Jaq pulled back her hair, longer in her right side, and showed a total lack of piercings. Drea gasped as she spotted the small, red heart tattooed on the ear lobe. "That's beautiful."
"My mum doesn't think so," Jaq said. "She almost had kittens when I got it done. I was only sixteen."
"How? You have to be eighteen, don't you?"
"Friend of a friend was learning. She didn't ask too many questions."
* * *
Jaq and Drea parted company as they got off the bus. Jaq wandered up the street to number 42, letting herself in and shedding her jacket by the door.
"Mum?"
There was no reply, These days there never was. She found her mother in the lounge, still surrounded by packing cases from the house move. Akari Bailey was perched on the couch, a forlorn figure, hunched over a photo album, tears dripping from her cheeks onto the plastic coated pages.
"Mum."
"Oh, hello love. I didn't hear you come in. Do you get off for lunch?"

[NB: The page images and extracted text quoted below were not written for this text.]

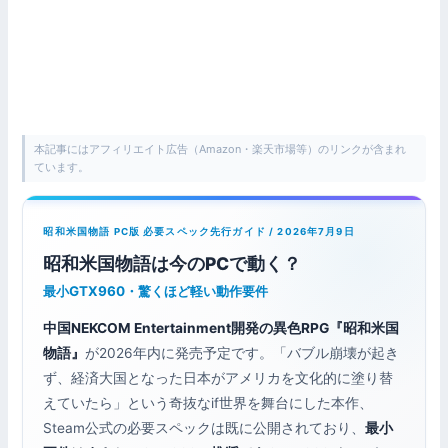
本記事にはアフィリエイト広告（Amazon・楽天市場等）のリンクが含まれ
ています。
昭和米国物語 PC版 必要スペック先行ガイド / 2026年7月9日
昭和米国物語は今のPCで動く？
最小GTX960・驚くほど軽い動作要件
中国NEKCOM Entertainment開発の異色RPG『昭和米国
物語』
が2026年内に発売予定です。「バブル崩壊が起き
ず、経済大国となった日本がアメリカを文化的に塗り替
えていたら」という奇抜なif世界を舞台にした本作、
Steam公式の必要スペックは既に公開されており、
最小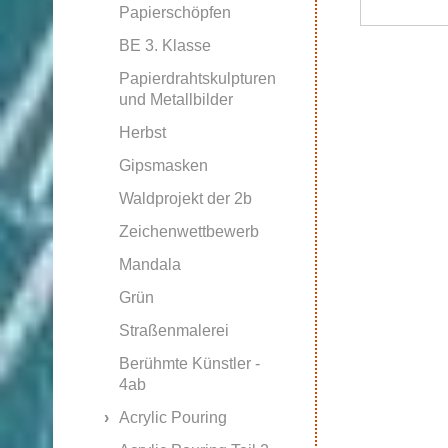
Papierschöpfen
BE 3. Klasse
Papierdrahtskulpturen
und Metallbilder
Herbst
Gipsmasken
Waldprojekt der 2b
Zeichenwettbewerb
Mandala
Grün
Straßenmalerei
Berühmte Künstler -
4ab
Acrylic Pouring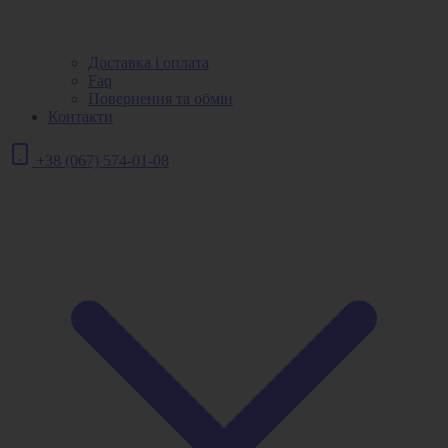
Доставка і оплата
Faq
Повернення та обмін
Контакти
+38 (067) 574-01-08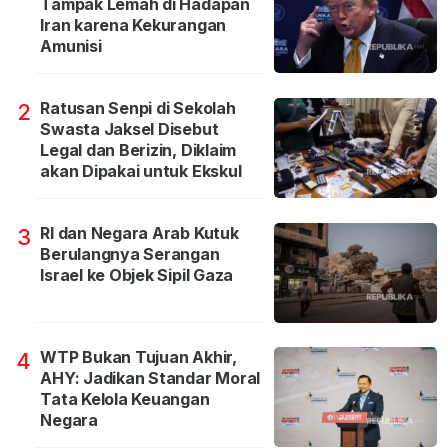
Tampak Lemah di Hadapan
Iran karena Kekurangan
Amunisi
Ratusan Senpi di Sekolah
2
Swasta Jaksel Disebut
Legal dan Berizin, Diklaim
akan Dipakai untuk Ekskul
RI dan Negara Arab Kutuk
3
Berulangnya Serangan
Israel ke Objek Sipil Gaza
WTP Bukan Tujuan Akhir,
4
AHY: Jadikan Standar Moral
Tata Kelola Keuangan
Negara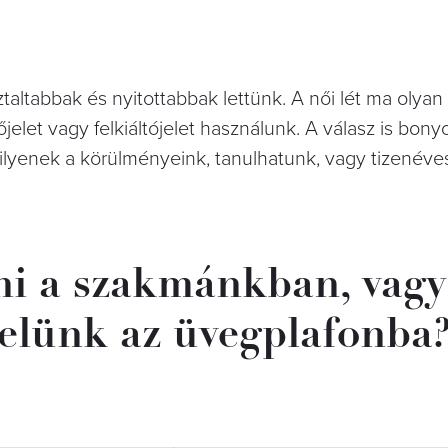
ztaltabbak és nyitottabbak lettünk. A női lét ma olyan
elet vagy felkiáltójelet használunk. A válasz is bonyo
lyenek a körülményeink, tanulhatunk, vagy tizenév
ni a szakmánkban, vagy
jelünk az üvegplafonba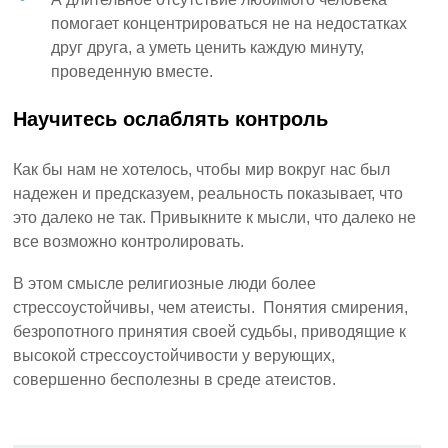
помогает концентрироваться не на недостатках
друг друга, а уметь ценить каждую минуту,
проведенную вместе.
Научитесь ослаблять контроль
Как бы нам не хотелось, чтобы мир вокруг нас был
надежен и предсказуем, реальность показывает, что
это далеко не так. Привыкните к мысли, что далеко не
все возможно контролировать.
В этом смысле религиозные люди более
стрессоустойчивы, чем атеисты. Понятия смирения,
безропотного принятия своей судьбы, приводящие к
высокой стрессоустойчивости у верующих,
совершенно бесполезны в среде атеистов.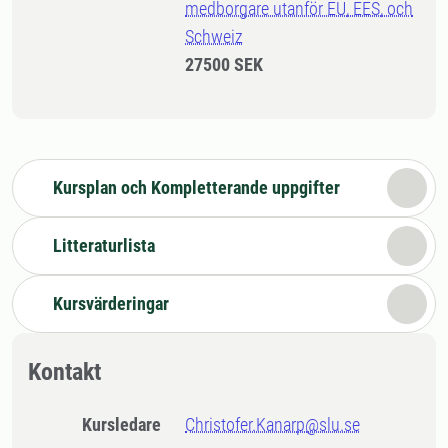
medborgare utanför EU, EES, och
Schweiz
27500 SEK
Kursplan och Kompletterande uppgifter
Litteraturlista
Kursvärderingar
Kontakt
Kursledare
Christofer.Kanarp@slu.se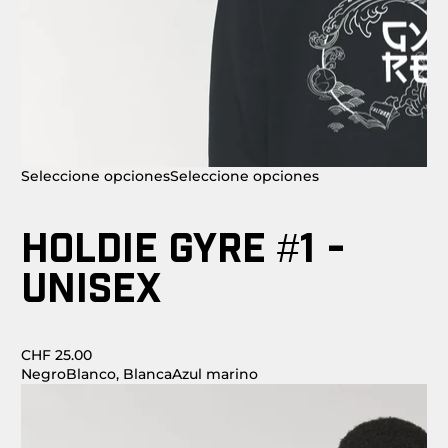
Seleccione opciones
Seleccione opciones
HOLDIE GYRE #1 -
UNISEX
CHF 25.00
Negro
Blanco, Blanca
Azul marino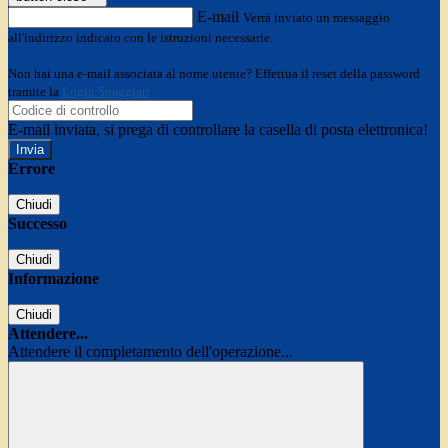
E-mail
Verrà inviato un messaggio
all'indirizzo indicato con le istruzioni necessarie.
Non hai una e-mail associata al nome utente? Effettua il reset della password
tramite la
Login Spaggiari
E-mail inviata, si prega di controllare la casella di posta elettronica!
Errore
Chiudi
Successo
Chiudi
Informazione
Chiudi
Attendere...
Attendere il completamento dell'operazione...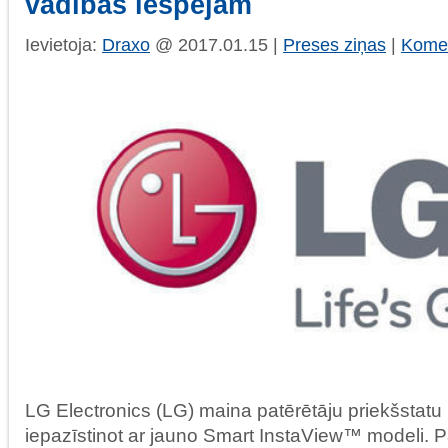
vadības iespējām
Ievietoja:
Draxo
@ 2017.01.15 |
Preses ziņas
|
Komen
LG Electronics (LG) maina patērētāju priekšstatu
iepazīstinot ar jauno Smart InstaView™ modeli. 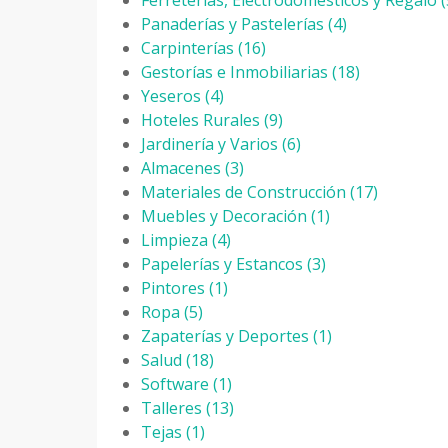
Ferreterías, Electrodomésticos y Regalo
(
Panaderías y Pastelerías
(4)
Carpinterías
(16)
Gestorías e Inmobiliarias
(18)
Yeseros
(4)
Hoteles Rurales
(9)
Jardinería y Varios
(6)
Almacenes
(3)
Materiales de Construcción
(17)
Muebles y Decoración
(1)
Limpieza
(4)
Papelerías y Estancos
(3)
Pintores
(1)
Ropa
(5)
Zapaterías y Deportes
(1)
Salud
(18)
Software
(1)
Talleres
(13)
Tejas
(1)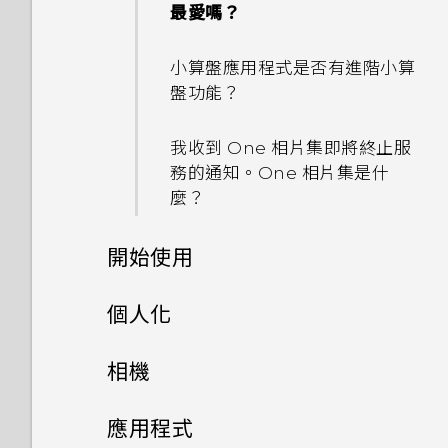
最愛嗎？
能否移除 HTC Sense 首頁小工
忘記了 Google 帳號的密碼該
具上的應用程式推薦？
小算盤應用程式是否有進階小算
怎麼辦？
盤功能？
如何善加利用 HTC Sense 首頁
為何無法在應用程式內使用多指
小工具？
我收到 One 相片集即將終止服
手勢？
務的通知。One 相片集是什
手機上為何會出現餐廳推薦？
麼？
為何將手機側向轉動時畫面未跟
著旋轉？
可以移除或隱藏鎖定螢幕嗎？
開始使用
我透過藍牙傳送了一些檔案到電
手機上的各種便利功能
個人化
腦。檔案存到哪裡去了？
打開包裝
手機設定及傳輸
個人化
相機
開啟透過藍牙接收的檔案時會發
生什麼事？
熟悉新手機的功能
個人化
需要使用手機的快速指引嗎？
影像
相機
初次設定 HTC One E9‍+
應用程式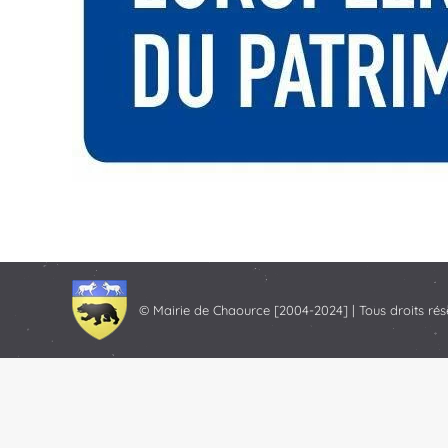
© Mairie de Chaource [2004-2024] | Tous droits rés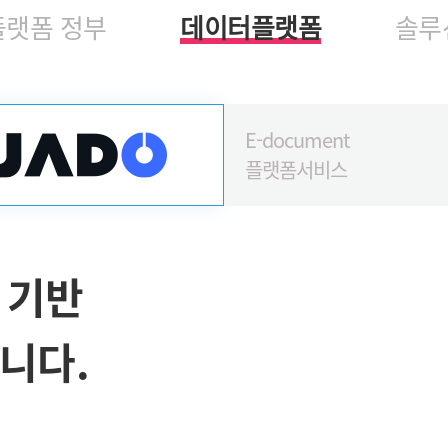
플랫폼 정부
데이터플랫폼
솔루
E-document
플랫폼
서비스
 기반
니다.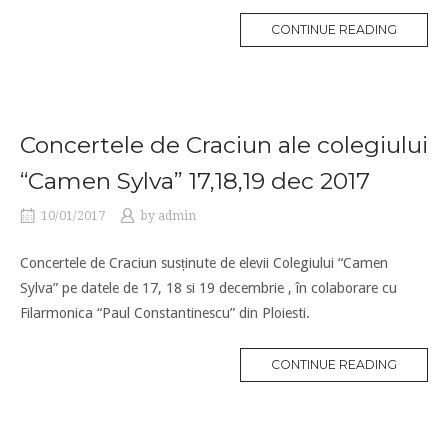
CONTINUE READING
Concertele de Craciun ale colegiului
“Camen Sylva” 17,18,19 dec 2017
10/01/2017
by
admin
Concertele de Craciun susținute de elevii Colegiului “Camen
Sylva” pe datele de 17, 18 si 19 decembrie , în colaborare cu
Filarmonica “Paul Constantinescu” din Ploiesti.
CONTINUE READING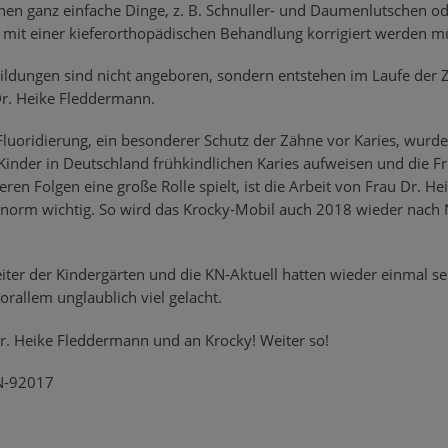
en ganz einfache Dinge, z. B. Schnuller- und Daumenlutschen od
 mit einer kieferorthopädischen Behandlung korrigiert werden m
bildungen sind nicht angeboren, sondern entstehen im Laufe der Z
Dr. Heike Fleddermann.
luoridierung, ein besonderer Schutz der Zähne vor Karies, wurd
 Kinder in Deutschland frühkindlichen Karies aufweisen und die
eren Folgen eine große Rolle spielt, ist die Arbeit von Frau Dr.
norm wichtig. So wird das Krocky-Mobil auch 2018 wieder nac
iter der Kindergärten und die KN-Aktuell hatten wieder einmal s
orallem unglaublich viel gelacht.
r. Heike Fleddermann und an Krocky! Weiter so!
KN-92017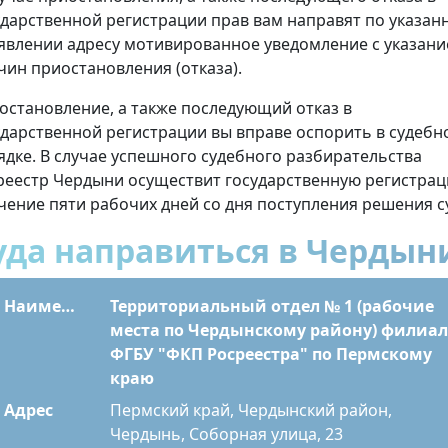
ударственной регистрации прав вам направят по указан
аявлении адресу мотивированное уведомление с указан
чин приостановления (отказа).
остановление, а также последующий отказ в
ударственной регистрации вы вправе оспорить в судебн
ядке. В случае успешного судебного разбирательства
реестр Чердыни осуществит государственную регистра
ечение пяти рабочих дней со дня поступления решения с
уда направиться в Чердын
Наименование
Территориальный отдел № 1 (рабочие
места по Чердынскому району) филиал
ФГБУ "ФКП Росреестра" по Пермскому
краю
Адрес
Пермский край, Чердынский район,
Чердынь, Соборная улица, 23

"Mum, it's almost five o'clock. Have you been here all day?"
Akari closed the album and placed it beside her on the couch. "I have some nice chicken for out dinner," she said, standing. "I'll go and start it while you get changed." She looked more closely at her daughter, now. "Is that what you were wearing this morning?"
Jaq looked down at her short skirt and thigh-high socks. "Kinda. Dress is a lot more informal at Uni. I changed it a bit."
Akari nodded and turned towards the kitchen. "I wish you'd grow your hair. That boy's style doesn't suit you."